#### Consignes:
1: D'après l'article sur les nouvelles formes de gouvernance, quel thème a été choisi en 2024 pour la cérémonie annuelle de remise des diplômes ?
2: Poursuivez l'article sur les nouvelles formes de gouvernance à la suite de sa dernière phrase.

#### Extrait source:
Nouvelles formes de gouvernance : utopie ou nécessité ?

Par Cécile Chassefeire,

avocate spécialiste en droit des associations et des fondations

En plus de nos casquettes d’avocates, avec Adeline, nous intervenons dans la formation des dirigeants d’association au sein de l’Association pour Le Développement du Management Associatif Adema qui propose le Certificat management des associations avec Mines Paris Executive Education.

La cérémonie annuelle de remise des diplômes est l’occasion de grands débats : en 2024, le thème choisi était « Nouvelles formes de gouvernance : utopie ou nécessité ? »

Qu’entend-t-on par nouvelles formes de gouvernance ?

Rappelons que la gouvernance désigne la manière dont le pouvoir est structuré et exercé au sein d’une organisation.

Dans les associations, il est classique que la gouvernance associative soit pyramidale, avec une assemblée générale regroupant les membres ou adhérents, un conseil d’administration, élu par cette assemblée, qui désigne un bureau avec un.e président.e.

#### Lignes de données:
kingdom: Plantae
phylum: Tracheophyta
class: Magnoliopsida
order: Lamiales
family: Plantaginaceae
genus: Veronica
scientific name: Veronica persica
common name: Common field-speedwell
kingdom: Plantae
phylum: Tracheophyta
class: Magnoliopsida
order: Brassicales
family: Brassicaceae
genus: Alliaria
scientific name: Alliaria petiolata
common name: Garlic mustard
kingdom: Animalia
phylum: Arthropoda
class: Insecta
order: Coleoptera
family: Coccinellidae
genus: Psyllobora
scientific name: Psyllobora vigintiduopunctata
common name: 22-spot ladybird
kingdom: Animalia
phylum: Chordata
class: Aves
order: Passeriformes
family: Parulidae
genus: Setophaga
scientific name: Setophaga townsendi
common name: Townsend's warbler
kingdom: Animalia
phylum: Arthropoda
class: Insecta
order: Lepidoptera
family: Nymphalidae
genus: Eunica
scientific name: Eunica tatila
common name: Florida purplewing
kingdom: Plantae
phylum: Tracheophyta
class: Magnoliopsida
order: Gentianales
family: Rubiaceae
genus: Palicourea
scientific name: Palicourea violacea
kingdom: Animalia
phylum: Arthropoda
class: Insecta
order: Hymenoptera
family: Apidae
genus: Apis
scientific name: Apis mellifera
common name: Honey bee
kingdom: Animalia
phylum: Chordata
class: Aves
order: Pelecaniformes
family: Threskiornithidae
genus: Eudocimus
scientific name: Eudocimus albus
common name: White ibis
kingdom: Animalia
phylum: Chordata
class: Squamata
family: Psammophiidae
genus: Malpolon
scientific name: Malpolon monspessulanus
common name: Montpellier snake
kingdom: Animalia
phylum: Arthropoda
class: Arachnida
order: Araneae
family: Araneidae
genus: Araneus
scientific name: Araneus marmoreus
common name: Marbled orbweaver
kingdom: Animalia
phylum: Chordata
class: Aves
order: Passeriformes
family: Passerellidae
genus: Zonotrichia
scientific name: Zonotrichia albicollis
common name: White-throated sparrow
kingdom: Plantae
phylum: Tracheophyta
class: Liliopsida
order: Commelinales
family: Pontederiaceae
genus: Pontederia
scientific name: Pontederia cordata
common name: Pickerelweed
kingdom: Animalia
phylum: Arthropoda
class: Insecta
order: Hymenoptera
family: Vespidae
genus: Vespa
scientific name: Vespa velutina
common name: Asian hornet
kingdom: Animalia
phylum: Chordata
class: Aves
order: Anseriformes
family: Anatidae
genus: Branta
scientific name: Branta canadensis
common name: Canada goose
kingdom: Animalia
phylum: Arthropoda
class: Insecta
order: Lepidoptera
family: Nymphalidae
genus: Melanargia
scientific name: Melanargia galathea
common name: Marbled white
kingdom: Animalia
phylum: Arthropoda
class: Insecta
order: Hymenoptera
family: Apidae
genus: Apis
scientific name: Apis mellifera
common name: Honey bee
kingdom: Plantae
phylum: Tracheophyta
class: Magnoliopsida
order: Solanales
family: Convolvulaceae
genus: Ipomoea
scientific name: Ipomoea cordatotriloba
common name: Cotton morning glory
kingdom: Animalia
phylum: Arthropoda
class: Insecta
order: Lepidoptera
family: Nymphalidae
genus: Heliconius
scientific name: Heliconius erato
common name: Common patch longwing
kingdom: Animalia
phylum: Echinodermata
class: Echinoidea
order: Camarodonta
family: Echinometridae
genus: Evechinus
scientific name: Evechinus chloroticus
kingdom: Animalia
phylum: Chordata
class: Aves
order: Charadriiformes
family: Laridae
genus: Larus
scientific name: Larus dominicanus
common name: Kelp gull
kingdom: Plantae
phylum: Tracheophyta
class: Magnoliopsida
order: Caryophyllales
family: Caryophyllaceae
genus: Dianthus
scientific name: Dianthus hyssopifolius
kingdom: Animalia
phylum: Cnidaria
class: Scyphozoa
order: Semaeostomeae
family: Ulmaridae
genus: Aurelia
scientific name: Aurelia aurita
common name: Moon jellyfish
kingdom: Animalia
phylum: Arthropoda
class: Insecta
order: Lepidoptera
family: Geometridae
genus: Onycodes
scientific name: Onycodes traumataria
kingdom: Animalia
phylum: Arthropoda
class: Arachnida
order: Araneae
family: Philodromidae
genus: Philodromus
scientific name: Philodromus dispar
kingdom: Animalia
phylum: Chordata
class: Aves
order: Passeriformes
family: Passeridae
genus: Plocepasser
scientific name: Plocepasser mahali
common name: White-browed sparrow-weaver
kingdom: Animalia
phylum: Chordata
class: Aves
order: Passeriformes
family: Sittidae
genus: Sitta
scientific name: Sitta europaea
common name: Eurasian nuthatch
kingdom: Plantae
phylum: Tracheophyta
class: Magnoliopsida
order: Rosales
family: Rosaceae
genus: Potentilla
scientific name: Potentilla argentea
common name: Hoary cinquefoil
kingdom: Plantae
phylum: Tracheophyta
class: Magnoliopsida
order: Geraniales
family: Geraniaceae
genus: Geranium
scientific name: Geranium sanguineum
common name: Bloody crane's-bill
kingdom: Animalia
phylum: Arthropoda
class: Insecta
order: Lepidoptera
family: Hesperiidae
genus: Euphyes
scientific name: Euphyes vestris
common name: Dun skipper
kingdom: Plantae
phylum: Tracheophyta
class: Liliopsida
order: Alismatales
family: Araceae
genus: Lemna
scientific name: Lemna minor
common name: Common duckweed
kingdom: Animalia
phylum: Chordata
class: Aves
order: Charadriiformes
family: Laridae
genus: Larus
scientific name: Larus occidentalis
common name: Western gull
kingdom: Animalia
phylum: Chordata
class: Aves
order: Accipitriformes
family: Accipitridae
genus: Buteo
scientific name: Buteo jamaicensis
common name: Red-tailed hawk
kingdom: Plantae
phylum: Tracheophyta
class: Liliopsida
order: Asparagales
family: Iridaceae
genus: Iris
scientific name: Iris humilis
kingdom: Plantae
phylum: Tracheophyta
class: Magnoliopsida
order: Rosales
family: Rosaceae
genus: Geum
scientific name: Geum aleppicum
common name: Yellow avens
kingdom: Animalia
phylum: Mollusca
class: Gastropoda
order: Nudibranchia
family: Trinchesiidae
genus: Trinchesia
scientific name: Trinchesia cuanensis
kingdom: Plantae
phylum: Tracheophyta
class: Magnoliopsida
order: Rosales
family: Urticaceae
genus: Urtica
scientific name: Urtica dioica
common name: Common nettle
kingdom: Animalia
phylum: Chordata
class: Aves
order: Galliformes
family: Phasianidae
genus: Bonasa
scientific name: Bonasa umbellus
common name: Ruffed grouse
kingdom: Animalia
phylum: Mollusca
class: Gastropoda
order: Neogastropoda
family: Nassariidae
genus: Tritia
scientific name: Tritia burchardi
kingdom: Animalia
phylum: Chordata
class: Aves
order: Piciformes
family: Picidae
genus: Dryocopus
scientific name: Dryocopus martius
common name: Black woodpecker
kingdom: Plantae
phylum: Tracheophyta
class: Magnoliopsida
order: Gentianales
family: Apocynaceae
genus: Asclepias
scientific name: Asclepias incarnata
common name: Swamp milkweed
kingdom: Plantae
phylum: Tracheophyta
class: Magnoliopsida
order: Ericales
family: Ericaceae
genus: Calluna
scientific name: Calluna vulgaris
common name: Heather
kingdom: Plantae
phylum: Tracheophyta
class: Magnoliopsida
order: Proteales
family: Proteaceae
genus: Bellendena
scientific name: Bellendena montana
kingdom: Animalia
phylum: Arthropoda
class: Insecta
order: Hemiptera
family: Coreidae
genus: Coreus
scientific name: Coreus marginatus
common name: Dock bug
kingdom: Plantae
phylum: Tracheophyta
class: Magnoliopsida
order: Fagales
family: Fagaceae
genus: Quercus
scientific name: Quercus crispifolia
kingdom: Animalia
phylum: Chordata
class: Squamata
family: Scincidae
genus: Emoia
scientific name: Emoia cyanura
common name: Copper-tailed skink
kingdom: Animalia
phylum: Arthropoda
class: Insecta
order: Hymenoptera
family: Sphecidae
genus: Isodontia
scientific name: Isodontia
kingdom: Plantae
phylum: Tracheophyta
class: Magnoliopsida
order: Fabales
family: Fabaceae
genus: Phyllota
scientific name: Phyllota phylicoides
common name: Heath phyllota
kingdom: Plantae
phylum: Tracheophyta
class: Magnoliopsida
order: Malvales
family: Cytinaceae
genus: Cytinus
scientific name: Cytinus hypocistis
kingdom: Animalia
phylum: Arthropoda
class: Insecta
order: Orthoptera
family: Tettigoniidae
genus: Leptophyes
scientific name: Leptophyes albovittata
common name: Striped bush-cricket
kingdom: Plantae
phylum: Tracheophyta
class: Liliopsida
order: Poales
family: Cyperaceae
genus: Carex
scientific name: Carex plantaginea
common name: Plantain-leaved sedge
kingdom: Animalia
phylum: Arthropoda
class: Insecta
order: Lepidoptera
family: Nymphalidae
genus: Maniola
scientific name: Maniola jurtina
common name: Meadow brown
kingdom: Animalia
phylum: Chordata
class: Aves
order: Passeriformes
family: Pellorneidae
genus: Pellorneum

#### Réponses par consigne:
1: Le thème choisi était « Nouvelles formes de gouvernance : utopie ou nécessité ? ».

2:
Néanmoins, des acteurs souhaitent intégrer davantage d’horizontalité et permettre une participation accrue des bénéficiaires, une meilleure collégialité dans la prise de décision, un partage du pouvoir, une implication plus forte des différentes parties prenantes.

Ce que regroupe l’expression « nouvelles gouvernances » peut correspondre à des pratiques variées : une co-présidence, une gouvernance partagée au sein d’un collectif, une organisation en sociocratie ou holacratie, des modalités de nomination sans élection, des décisions prises par consentement…

C’est une nouvelle organisation du pouvoir qui est mise en place.

Le statut d’association avec la liberté offerte par la loi du 1er juillet 1901 offre la souplesse pour que les acteurs déterminent l’organisation qui leur convient. Cette précieuse liberté permet aux acteurs d’aujourd’hui d’examiner l’opportunité de sortir des sentiers battus et de répondre à leurs aspirations.

Pourquoi se lancer ?

A chaque association, son histoire. Notre conviction est qu’il n’existe pas de modèle idéal applicable à toutes les associations. Une volonté des acteurs est indispensable en laissant du temps pour que chacun puisse entrer dans les processus de changement.

La mise en place d’une nouvelle gouvernance doit s’inscrire dans les valeurs et le projet associatif.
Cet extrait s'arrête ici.